The candidates’ record in the offices they held in the past isn’t much help either. Truss’s record as Trade Secretary was better than Sunak’s as Chancellor, but her tasks were easier. He had to contend with Covid and a prime minister hellbent on buying people’s votes with their own money.

Looking at the scraps of information the two candidates do provide on their economic plans, I can confidently predict a resounding victory for Labour in two years’ time. From what I can gather, Sunak wants to increase both taxes and spending, while Truss plans to lower the former but raise the latter.
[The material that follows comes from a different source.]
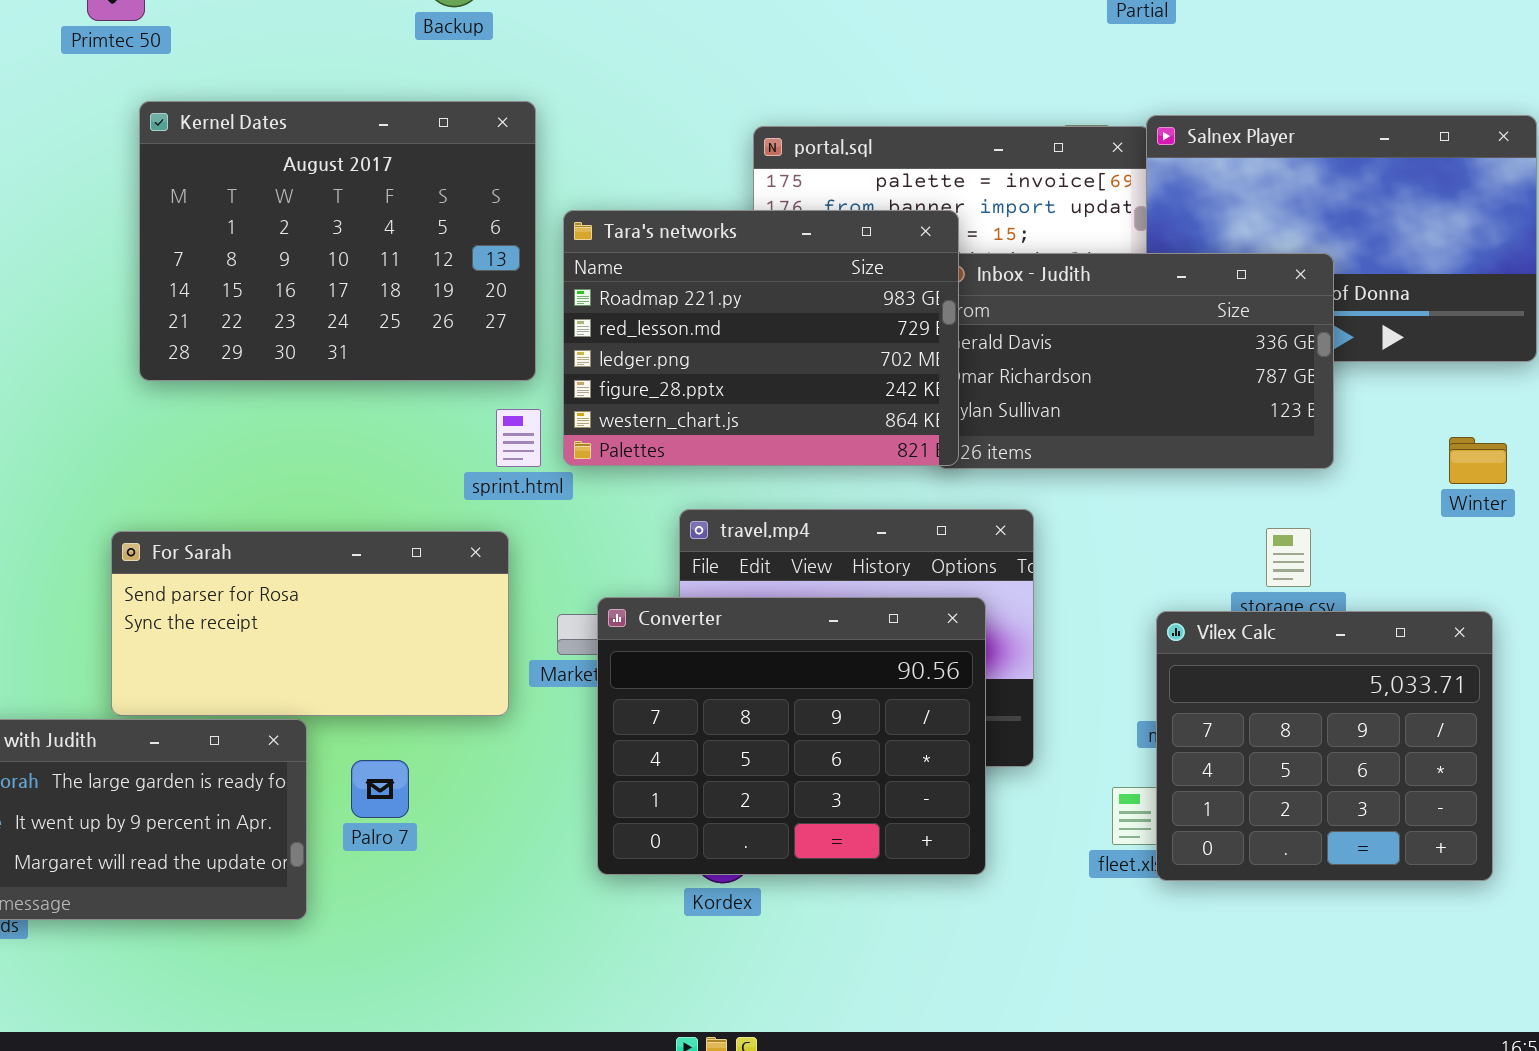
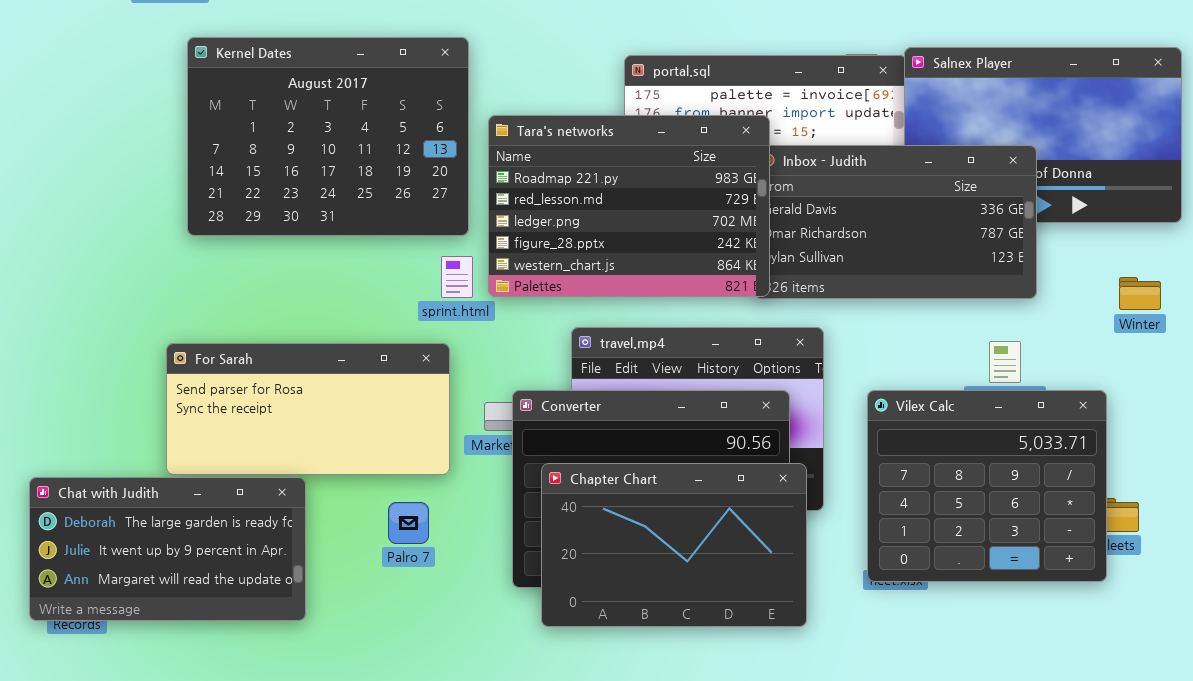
Vilex Calc: [1156,611,1493,881] -> [867,390,1107,582], moved
Chapter Chart: none -> [541,463,807,627], opened
Palro 7: [351,760,409,818] -> [388,502,429,544], moved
A recession may well ensue whoever wins, but a high inflation rate is worse than any recession because it inculcates suicidal economic habits. Since both candidates propose to hike public spending, inflation will continue its crippling rise whoever wins – and so will the national debt.

We are already paying some £80 billion a year to service it, which too drives the inflation rate upwards because we have to take on more debt to service the existing one. But courtesy of Keynesian economists, who dominate both in government and the academy, we have little fear of a runaway public debt.

“We owe it to ourselves” is the fallacy making the rounds. That nonsense already existed in Adam Smith’s time, who cited it as an example of “the sophistry of the mercantile system”. Above all, it’s not even true: we owe it to the money markets, which charge interest.

As far as I’m concerned, little separates the two candidates in their economic thought. Perhaps sensing that, Sunak slyly pointed out that most Tory voters are Leavers and, unlike Truss, he had voted the right way.

But here’s a paradox that, if you look at it closely, isn’t at all paradoxical. Most Tory Leavers support Truss even though she voted Remain; while the Remainers are solidly behind the Leaver Sunak.

The reason is that they know how little principles mean to either candidate. They suspect both Sunak and Truss would campaign to rejoin the EU or even join the Russian Federation if they thought there were votes in it.

So yes, it’s back to my coin toss suggestion. Heads, Labour wins. Tails, Labour wins. And if the coin lands on edge and stays there, we’ll have a real Tory government.